Task 1: Which percentage figures appear in the library report below? List all of them.
Task 2: Translate this sentence from the library report below into Spanish: "48.9 percent of ALL students who attended library instruction classes completed the Spring 2019 Wrap Up form."
Task 3: In the library report below, swap "Writing Center" for "Tutoring Center" in the part that opens with the words containing "help them complete" and closes with "steps in research.", and write that part out.

----- Given text -----

This report provides data and narrative on how our library contributes to student success through our information literacy programs.

1. Wrap Up Form online student feedback (ALL classes)

48.9 percent of ALL students who attended library instruction classes completed the Spring 2019 Wrap Up form.

In addition to 3 basic Likert scale questions, this Wrap Up presented students with an opportunity to request more information about Book a Librarian and Writing Center appointments. These requests are then followed up by the librarian who taught their class by email with links to the Book a Librarian and Writing Center Tutoring request pages.


93.53% of students Strongly Agreed or Agreed that they

created a flexible search strategy for their topic during the library class:

95.02% of students Strongly Agreed of Agreed that they found

relevant academic sources for their topic during the library class

96.68% of students Strongly Agreed or Agreed that the library class will

help them complete their research for their topic

47% of students requested more info about Book a Librarian appointments

52.99% of students requested more info about Writing Center appointments

2. Framework for Information Literacy + Fearless Learning QEP (QEP/REA classes)

Since the Library embraced the Framework and began collaborating with Fearless Learning, the LI curriculum and assessment now delve more deeply into activities that require a synthesis of higher order skills. To capture key dispositional outcomes, the online Wrap Up forms librarian use at the end of each library instruction class was revised to include: open-ended questions that invite more developed responses, rhetoricized questions that ask students to evaluate and sell best practices to their peers, and process-based questions about their next steps in research.

Even though a broader range of more qualitative responses complicates narrower rubric-based assessment, the richness of the responses provides a clearer sense of what students understand and value. Moreover, the opportunity for students to claim ownership of their own learning should not be sidestepped just to ensure a lesson is more assessable. 

Early analysis of the LI Spring 2018 Wrap Up responses reveal that Fearless Learning Lesson Plan workskeet completers provided more developed and nuanced answers to the question “Which strategies would you share with another student who is researching the same topic?”

Comparison of Wrap Up responses from students answering the question: “Which strategies would you share with another student who is researching the same topic?” The responses on the right show a higher level of dispositional thinking which matches with higher level learning outcomes from the Framework for Information Literacy.

Responses from students NOT using

Fearless Learning Lesson Plan and Worksheet

Responses from students using

Fearless Learning Lesson Plan and Worksheet

Go to the LibGuides or the library to find all the necessary material for your topic.

----- Collected material -----

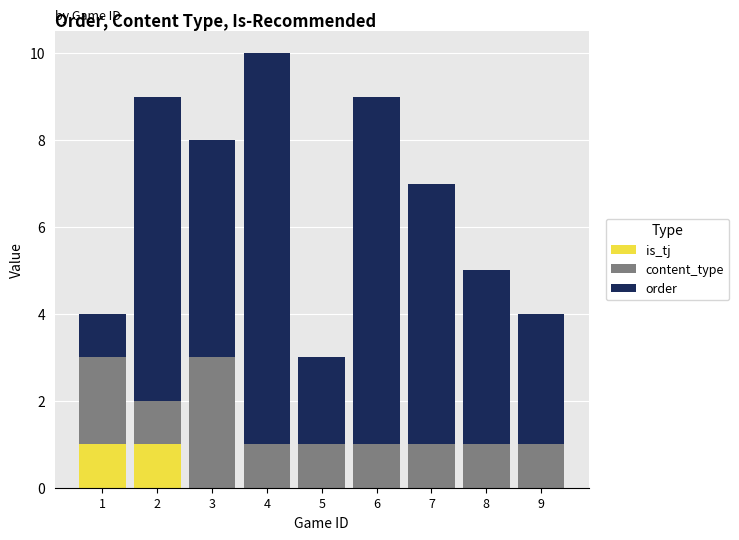

The order series shows 7 at 2. True or false?

True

-----

Answer box 1: 48.9 percent, 93.53%, 95.02%, 96.68%, 47%, 52.99%

Answer box 2: El 48,9 por ciento de TODOS los estudiantes que asistieron a las clases de instrucción bibliotecaria completaron el formulario Wrap Up de primavera de 2019.

Answer box 3:
help them complete their research for their topic

47% of students requested more info about Book a Librarian appointments

52.99% of students requested more info about Tutoring Center appointments

2. Framework for Information Literacy + Fearless Learning QEP (QEP/REA classes)

Since the Library embraced the Framework and began collaborating with Fearless Learning, the LI curriculum and assessment now delve more deeply into activities that require a synthesis of higher order skills. To capture key dispositional outcomes, the online Wrap Up forms librarian use at the end of each library instruction class was revised to include: open-ended questions that invite more developed responses, rhetoricized questions that ask students to evaluate and sell best practices to their peers, and process-based questions about their next steps in research.